Everything in the data gets repeated exactly, except for the pictures.

Data segment:
§ §

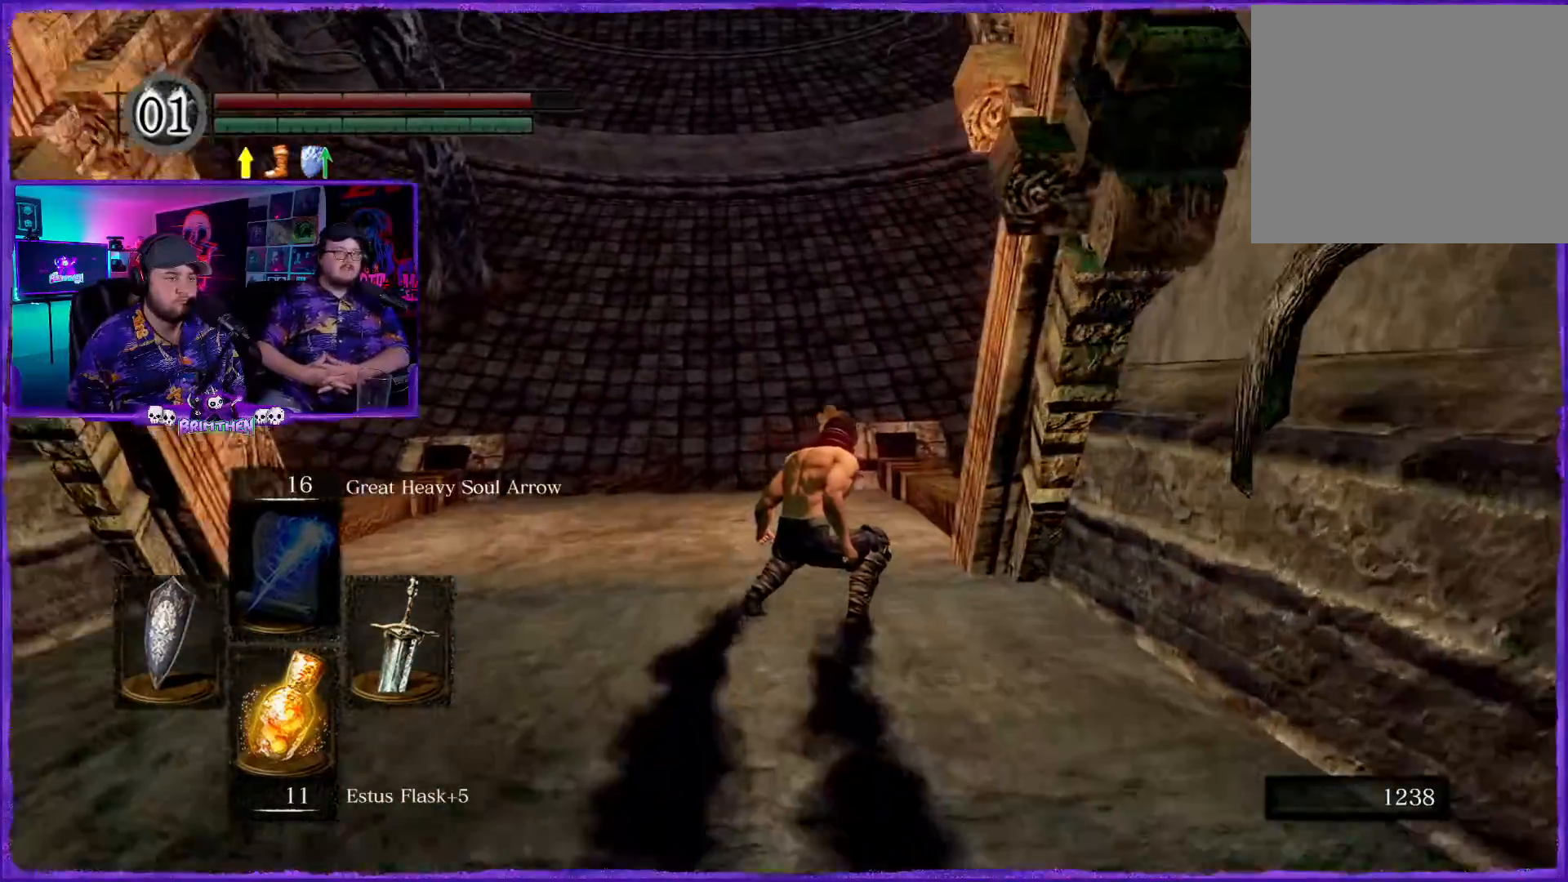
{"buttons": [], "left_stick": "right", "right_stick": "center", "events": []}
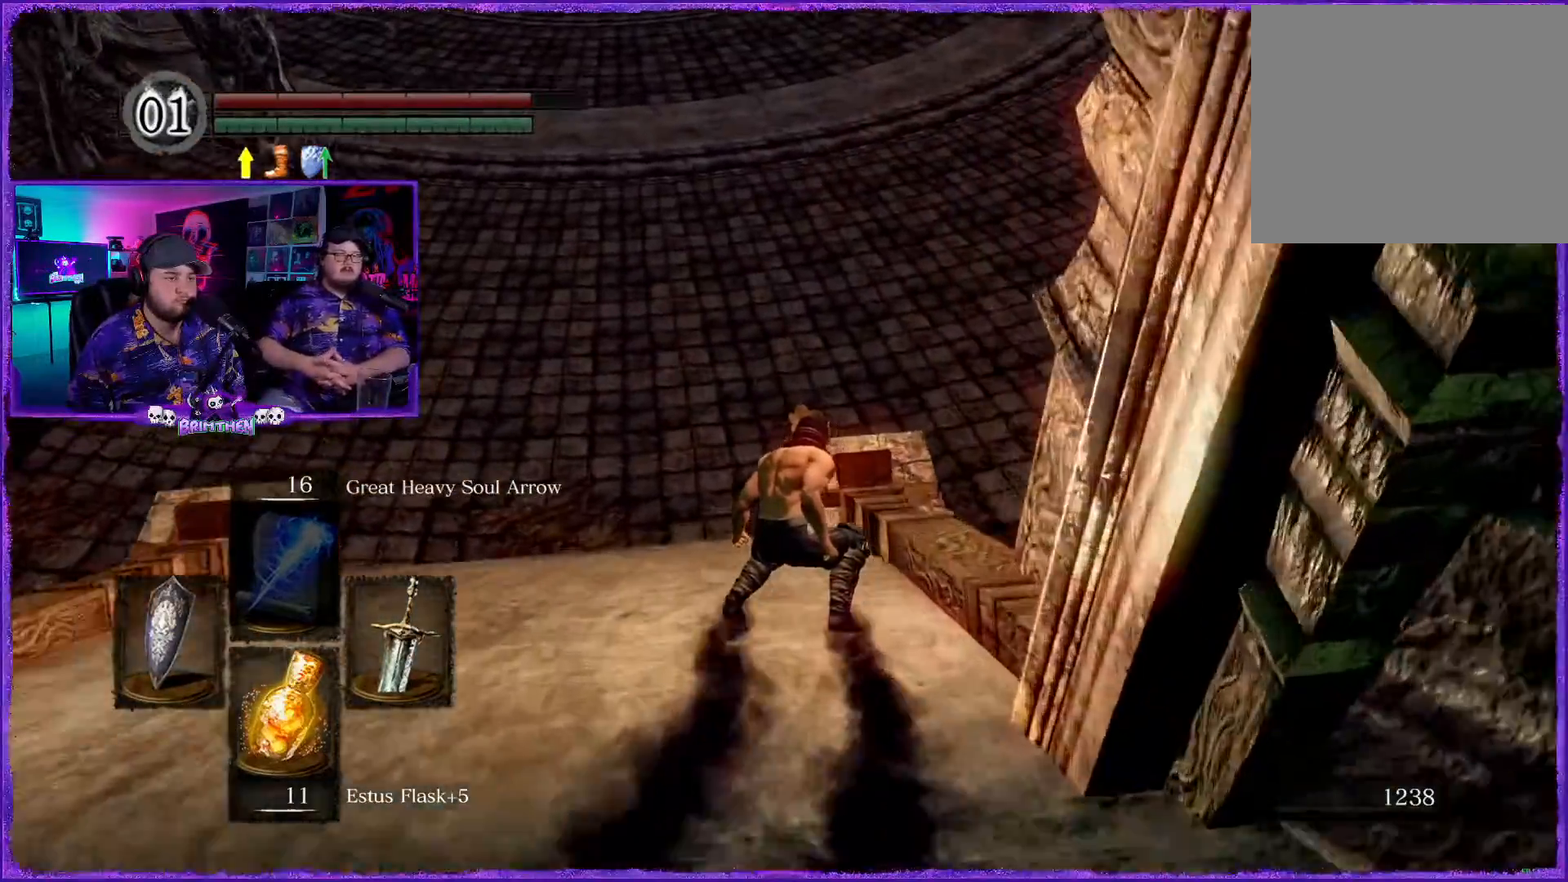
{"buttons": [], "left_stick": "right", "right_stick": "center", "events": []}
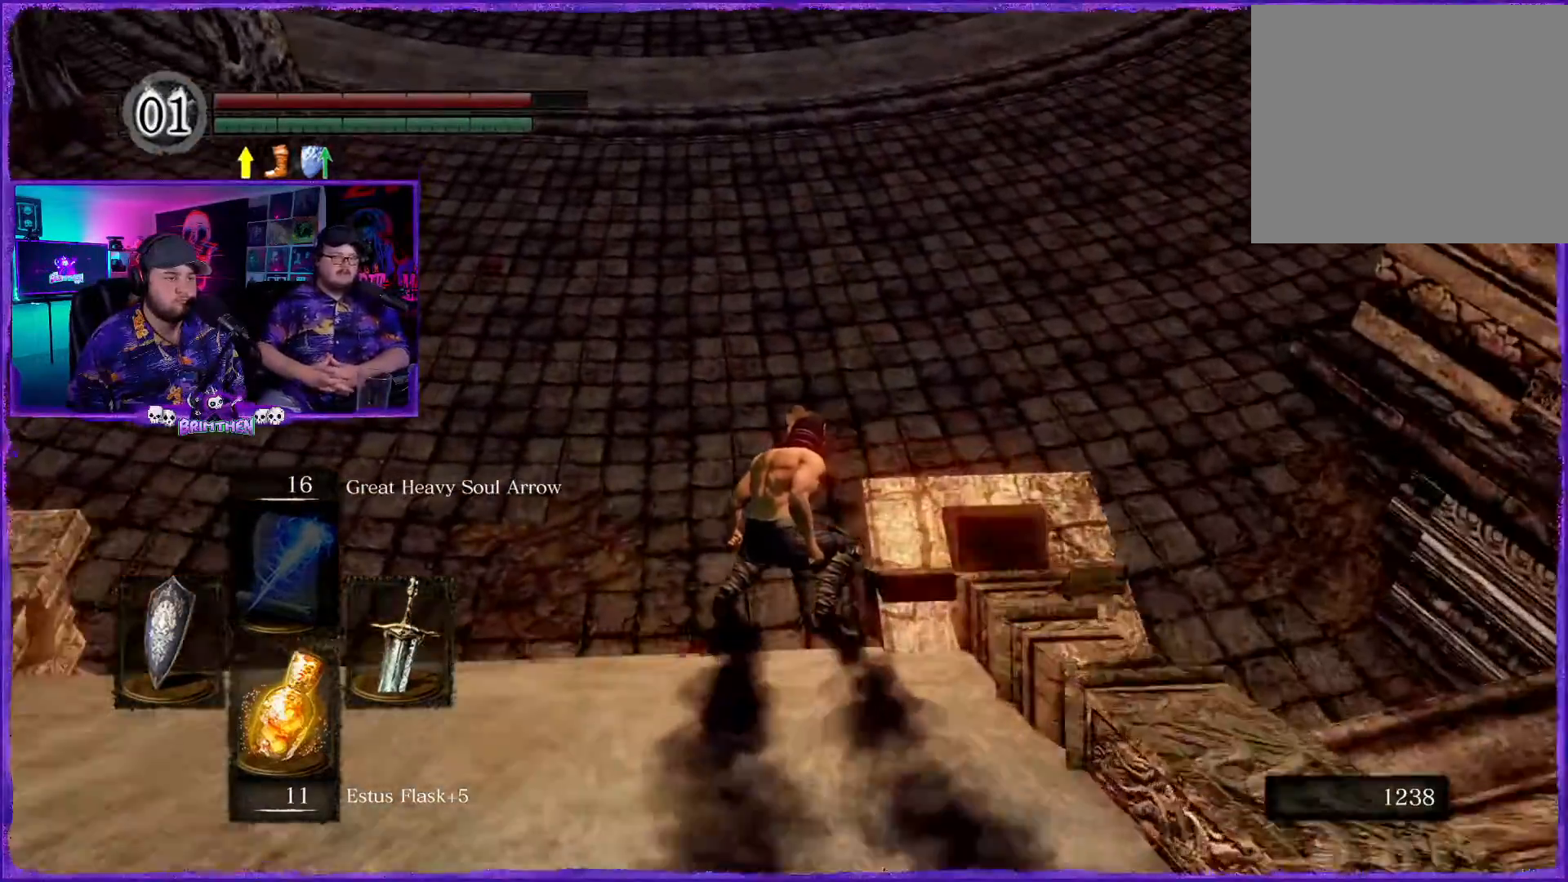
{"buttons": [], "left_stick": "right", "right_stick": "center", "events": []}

§ §

Reply to the task:
{"buttons": [], "left_stick": "right", "right_stick": "center", "events": []}
{"buttons": [], "left_stick": "right", "right_stick": "center", "events": []}
{"buttons": [], "left_stick": "right", "right_stick": "center", "events": []}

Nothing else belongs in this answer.